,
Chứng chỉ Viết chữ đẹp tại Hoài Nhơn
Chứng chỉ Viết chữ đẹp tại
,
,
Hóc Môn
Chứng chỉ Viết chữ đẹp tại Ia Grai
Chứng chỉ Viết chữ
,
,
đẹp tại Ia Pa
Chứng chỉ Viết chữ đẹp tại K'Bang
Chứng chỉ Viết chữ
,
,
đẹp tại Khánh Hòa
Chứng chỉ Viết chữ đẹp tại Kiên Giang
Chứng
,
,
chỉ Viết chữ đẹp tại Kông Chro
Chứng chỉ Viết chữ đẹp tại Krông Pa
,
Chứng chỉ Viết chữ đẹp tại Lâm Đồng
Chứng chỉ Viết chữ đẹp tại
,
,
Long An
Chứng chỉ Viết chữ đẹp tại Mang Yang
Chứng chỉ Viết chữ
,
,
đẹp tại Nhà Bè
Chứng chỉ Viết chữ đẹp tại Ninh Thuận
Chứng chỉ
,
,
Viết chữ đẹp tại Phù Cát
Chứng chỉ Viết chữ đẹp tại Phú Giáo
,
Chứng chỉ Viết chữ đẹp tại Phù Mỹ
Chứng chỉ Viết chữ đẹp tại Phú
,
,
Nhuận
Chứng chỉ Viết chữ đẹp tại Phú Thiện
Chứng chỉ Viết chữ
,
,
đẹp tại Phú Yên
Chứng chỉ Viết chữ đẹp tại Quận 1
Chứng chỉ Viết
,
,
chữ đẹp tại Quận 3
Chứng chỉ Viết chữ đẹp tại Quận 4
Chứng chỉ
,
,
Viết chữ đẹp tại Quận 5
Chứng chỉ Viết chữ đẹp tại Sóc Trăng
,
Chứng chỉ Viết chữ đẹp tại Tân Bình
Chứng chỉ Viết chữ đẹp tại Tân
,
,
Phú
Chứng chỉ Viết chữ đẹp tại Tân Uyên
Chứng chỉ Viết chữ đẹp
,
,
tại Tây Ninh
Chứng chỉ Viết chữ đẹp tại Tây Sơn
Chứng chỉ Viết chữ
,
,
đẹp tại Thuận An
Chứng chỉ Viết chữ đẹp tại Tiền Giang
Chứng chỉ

=-=-=-=-=

- [ABOUT THIS TASK]:
Could you print the lines above, exactly as written, from the line containing "Chứng chỉ Viết chữ đẹp tại Mang Yang" through the final one?

- [TASK RESPONSE]:
Chứng chỉ Viết chữ đẹp tại Mang Yang
Chứng chỉ Viết chữ
,
,
đẹp tại Nhà Bè
Chứng chỉ Viết chữ đẹp tại Ninh Thuận
Chứng chỉ
,
,
Viết chữ đẹp tại Phù Cát
Chứng chỉ Viết chữ đẹp tại Phú Giáo
,
Chứng chỉ Viết chữ đẹp tại Phù Mỹ
Chứng chỉ Viết chữ đẹp tại Phú
,
,
Nhuận
Chứng chỉ Viết chữ đẹp tại Phú Thiện
Chứng chỉ Viết chữ
,
,
đẹp tại Phú Yên
Chứng chỉ Viết chữ đẹp tại Quận 1
Chứng chỉ Viết
,
,
chữ đẹp tại Quận 3
Chứng chỉ Viết chữ đẹp tại Quận 4
Chứng chỉ
,
,
Viết chữ đẹp tại Quận 5
Chứng chỉ Viết chữ đẹp tại Sóc Trăng
,
Chứng chỉ Viết chữ đẹp tại Tân Bình
Chứng chỉ Viết chữ đẹp tại Tân
,
,
Phú
Chứng chỉ Viết chữ đẹp tại Tân Uyên
Chứng chỉ Viết chữ đẹp
,
,
tại Tây Ninh
Chứng chỉ Viết chữ đẹp tại Tây Sơn
Chứng chỉ Viết chữ
,
,
đẹp tại Thuận An
Chứng chỉ Viết chữ đẹp tại Tiền Giang
Chứng chỉ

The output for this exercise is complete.